Williams’ generosity revisits Northern Nevada
Too often we see big-named athletes or coaches forget were their success started.
They act like we never existed and the past belongs in the past. Consumed by greed and wanting the highest contract in the business, these precious athletes and coaches are nothing more than lost and empty souls surfacing the closest football or baseball field.
But we live in an area where this isn’t a problem.
Last year, several of Fallon’s best student-athletes visited the Lahontan Valley for the Hometown Heroes run. They mingled with the community, signed autographs and posed for pictures. They gave advice and pointers to youngsters wanting to taste some of that success achieved on the collegiate and professional levels.
The kind act of generosity and donating time back to your roots happened again this month in Reno.
One of Nevada’s best baseball players, Matt Williams, made another return to the Silver State last week to speak at the University of Nevada’s annual Bobby Dolan baseball dinner fundraiser. Williams, who in his first year with the Nationals took home the Manager of the Year award, spoke to the Wolf Pack baseball team prior to the dinner, retelling his story of how he made it to the majors.

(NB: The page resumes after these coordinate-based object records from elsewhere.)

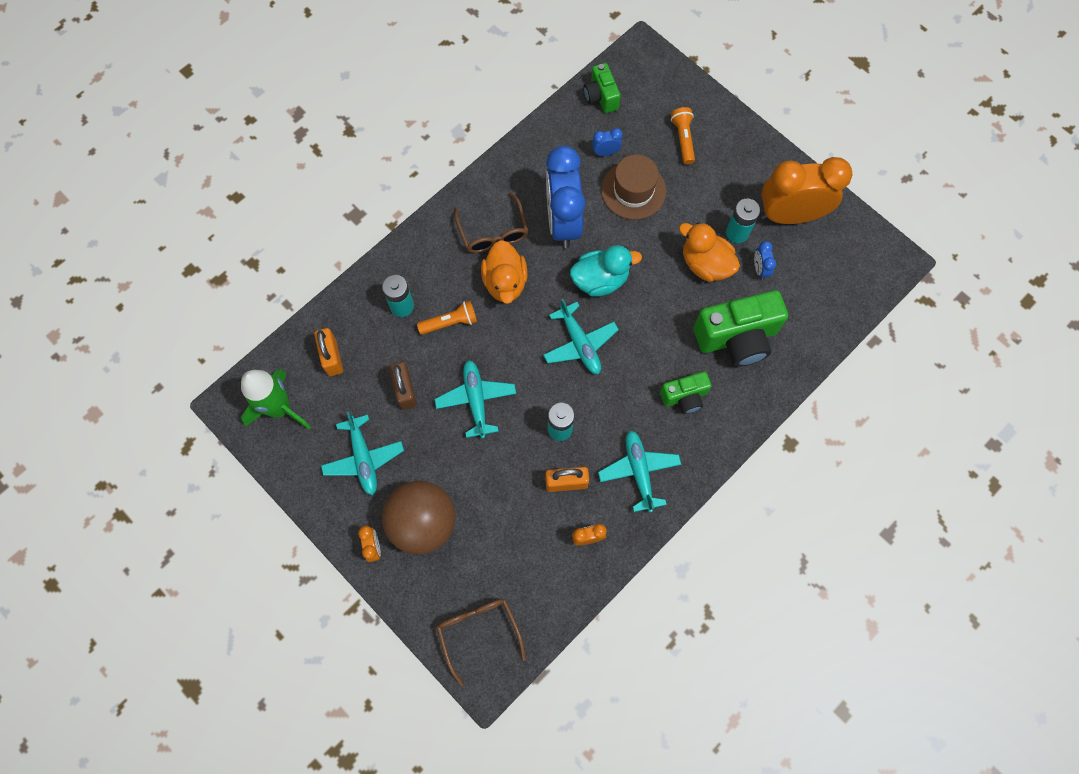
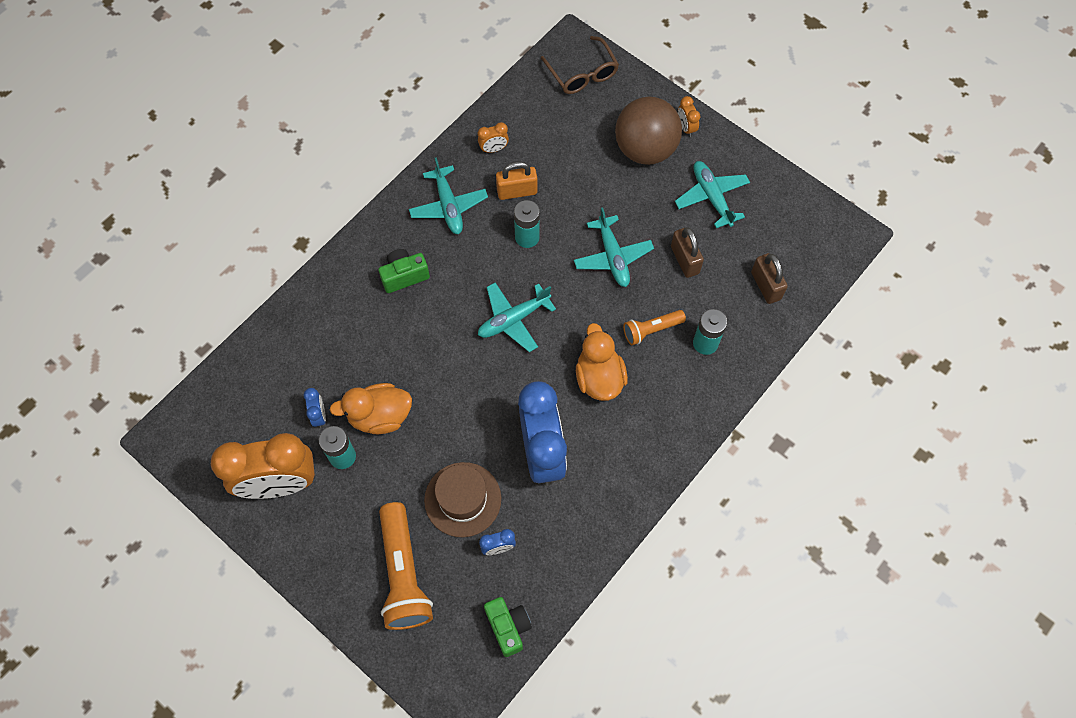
camera: 175 degrees right, 5 degrees down
(280, 408) = (804, 234): green rocket -> none
(332, 357) = (765, 286): orange padlock -> brown padlock
(493, 232) = (620, 434): brown glasses -> none
(579, 343) = (513, 319): turquoise plane -> turquoise plane turned 90 degrees counterclockwise
(600, 280) = (496, 388): turquoise duck -> none
(683, 139) = (403, 574): orange flashlight -> orange flashlight, size x1.80
(705, 264) = (380, 416): orange duck -> orange duck turned 135 degrees clockwise
(736, 338) = (349, 338): green camera -> none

Williams came out of Carson City, and the “Carson Crusher” was as formidable as imaginable on the high school field. He picked up a scholarship at UNLV and then made his debut with the Giants in the 1980s. Other stops included Cleveland and Arizona, where he won a World Series title over the Yankees in 2001, and spent several years as an assistant coach with the Diamondbacks. His big break came two years ago when he was named Washington’s manager and then led the team to a first-place finish in the NL East before losing to the eventual world champs, San Francisco, in the divisional round.

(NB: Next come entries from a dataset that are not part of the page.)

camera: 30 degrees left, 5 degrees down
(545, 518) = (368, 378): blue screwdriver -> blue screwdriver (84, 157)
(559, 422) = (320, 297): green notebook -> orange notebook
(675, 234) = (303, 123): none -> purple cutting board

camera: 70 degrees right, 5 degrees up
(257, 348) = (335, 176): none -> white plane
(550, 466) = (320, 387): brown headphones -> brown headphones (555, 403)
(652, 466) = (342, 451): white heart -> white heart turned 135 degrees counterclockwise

Williams never lost sight that if it weren’t for Carson City and its coach, Ron McNutt, none of this would have happened. He became of the state’s greatest baseball players and had a great playing career. His first year with Washington was only the beginning of great things to come as the Nationals will enter this season as a favorite to win the World Series.
Last week wasn’t the first time Williams graced his presence at a fundraiser to help Northern Nevada sports.
Williams visited Reno a couple years ago before his final season with the Diamondbacks and was the featured speaker at the Western Nevada College dinner fundraiser. And in 2009 when the Reno Aces debuted, Williams came back to attend the team’s MLB World Series party.
His message has been the same at these events. Hard work and dedication will help people achieve their goals. But more important than reaching those goals is remembering where they came from. Without that support and belief from your family, friends and community, you’re nothing.
Williams’ generosity continues to inspire Northern Nevada athletics, whether it’s speaking at a college fundraiser or revisiting the city he grew up and rekindling memories with his former coach.